Unfortunately, WitchSpring3 [Re:Fine] is simply not a good game. There’s the germ of a good idea in there, and as someone that loves Atelier and JRPGs that respect your time, I loved that this one was a brief experience of a few dozen hours (at most), and had a particular focus on alchemy mechanics. The game’s a mess otherwise, though, and that’s deeply unfortunate.
It was a mobile game before getting a premium adaptation for the Switch console. Sometimes this can work – the recent Shadowverse on Nintendo Switch is a great example of that. However, mobile games are built in particular ways, and these days generally have a massive wealth of systems that are layered on top of one another to prioritise engagement. None of that has been stripped out of WitchSpring3, and that’s to the game’s detriment. You’ll go out and collect materials from the world, either by fighting enemies or picking them up from the environment (Atelier-style), and those items will have countdowns before you can pick them up again (an arbitrary restriction that is a hold-over from the mobile game). You’ll use those materials to alchemy up things, but naturally, the really good things require incredibly rare materials, so the grind can be quite extensive (another mobile quality – at least, to this level of excess).
But then there’s the dating game-style levelling up system, where, every so often, you need to set tasks from a menu of them to improve various stats. This is cumbersome in the extreme (there is nothing wrong with the way other games simply let you level up characters), and becomes yet another system to grapple with. And then there’s the combat system, which, though it allows the use of stuff that you’ve been alcheming up, has a tonal dissonance with much of the rest of the game. Basically, what I’m driving at here is that I could feel all the mechanics of WitchSpring3 at work as I played. Rather than a cohesive, coherent artistic vision, the game feels like it’s just a bunch of high-engagement “best practices” mashed up together, and while it all works, it also all left me a little cold.
The narrative, thin as it is, didn’t do much to endear me to the game either. It didn’t help that I’ve played the same basic concept in a much better form recently. In WitchSpring3, you play as a witch that has hidden herself away in a forest to avoid the hostile soldiers of the human realm from coming after her. It’s the exact same set-up as Idea Factory’s Dragon Star Varnir, but where Dragon Star offered a narrative that was often deep (sometimes surprisingly so) in the way that it played on fairy tale traditions and the strong feminist theme that it has running through it, WitchSpring3 offers exactly what you’d expect from a mobile game. That is, there’s a bare minimum of plot, to the point where you feel like writing the story genuinely irritated the developers. It seems like the only interest in the writing, characterisation and narrative was to push players towards the next objective, following breadcrumbs through an experience that has no meaning nor purpose to it.
Oddly, given that WitchSpring3 has little to give the player beyond the breadcrumbs, it can be maddeningly obscure about what it actually wants you to do sometimes, too. The journal system is spectacularly unhelpful, and while the maps are tiny in scale, waypointing is clumsy. There were a few times that I was more lost than I wanted to be for a game where engagement is tied up with playing through in a methodical, linear fashion.
The world itself doesn’t do much to help the cause, either. WitchSpring3’s environments are pretty much empty, aside from the resource points and enemy monsters (who mostly stand still, giving you the option to avoid fighting them, but with the consequence of an already static series of settings becoming even more static).
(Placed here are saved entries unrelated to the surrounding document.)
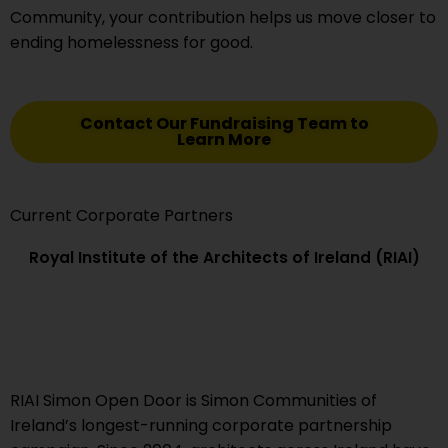
Community, your contribution helps us move closer to
ending homelessness for good.
Contact Our Fundraising Team to
Learn More
Current Corporate Partners
Royal Institute of the Architects of Ireland (RIAI)
RIAI Simon Open Door is Simon Communities of
Ireland’s longest-running corporate partnership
They’re pretty enough, with a pastel-like use of colour that gives the game a storybook impression, but the lack of energy undermines that, meaning the game looks better in stills than in motion.
Similarly, combat lacks visual bite. There is a reasonable range of combat abilities at your disposal, and with the ability to summon alchemy dolls to provide bonus effects, there are some interesting tactical moments against the bosses in particular. But I had battles – often – where parts of the environment would obscure my character (or the enemy) entirely, meaning that I was simply staring at a motionless screen while I waited for animations that I couldn’t see to play out that. Even when I could see them, the level of visual understatement with regards to both physical and magical attacks left a very underwhelming impression. It’s almost like they were trying to be too subtle.
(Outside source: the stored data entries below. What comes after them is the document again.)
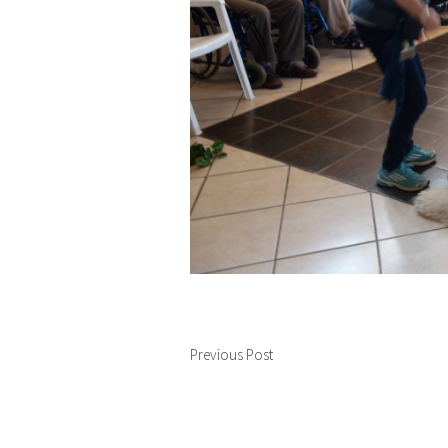
Previous Post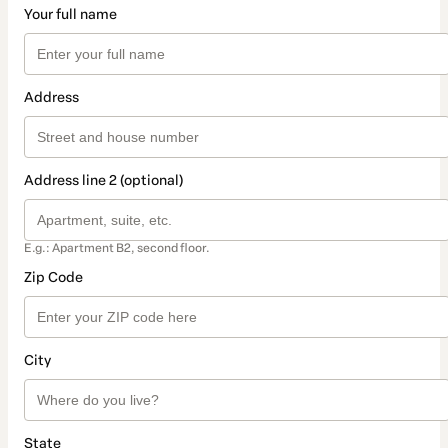
Your full name
Address
Address line 2 (optional)
E.g.: Apartment B2, second floor.
Zip Code
City
State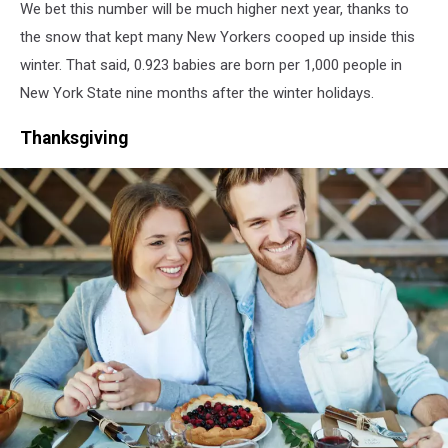
We bet this number will be much higher next year, thanks to
the snow that kept many New Yorkers cooped up inside this
winter. That said, 0.923 babies are born per 1,000 people in
New York State nine months after the winter holidays.
Thanksgiving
On a bright note, however, the occasional key art CG is beautiful, and gives us a hint as to what the vision behind WitchSpring3 could have been. With stronger characterisation, a more meaningful narrative, and a more evocative world, those key arts could have emphasised key moments within the game. As it is, they’re just particularly pretty examples of anime art. I would probably retweet it if I saw it on Twitter, but in a video game, I want more context than that.
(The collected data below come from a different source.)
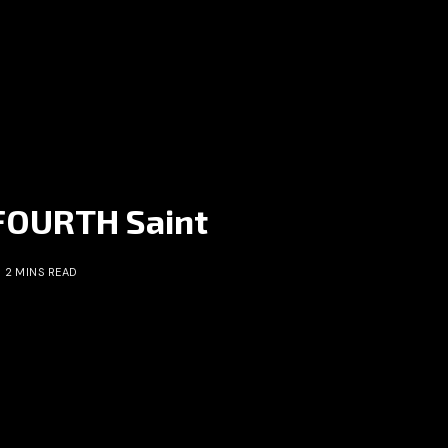
 FOURTH Saint
2 MINS READ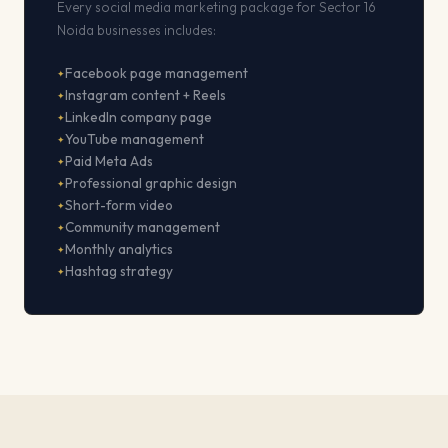
Every social media marketing package for Sector 16
Noida businesses includes:
Facebook page management
Instagram content + Reels
LinkedIn company page
YouTube management
Paid Meta Ads
Professional graphic design
Short-form video
Community management
Monthly analytics
Hashtag strategy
I actually feel terrible that I haven’t enjoyed WitchSpring3 more. In isolation it has a lot going for it – I love pastel aesthetics, I love cute witches. I love the CG art. I really love alchemy JRPGs. Unfortunately, WitchSpring3 is a little too obviously a “mobile JRPG best practices” game, so a lot of its potential is let down by less-than-enthusiastic storytelling and a mechanical approach to gameplay systems that left me feeling very cold.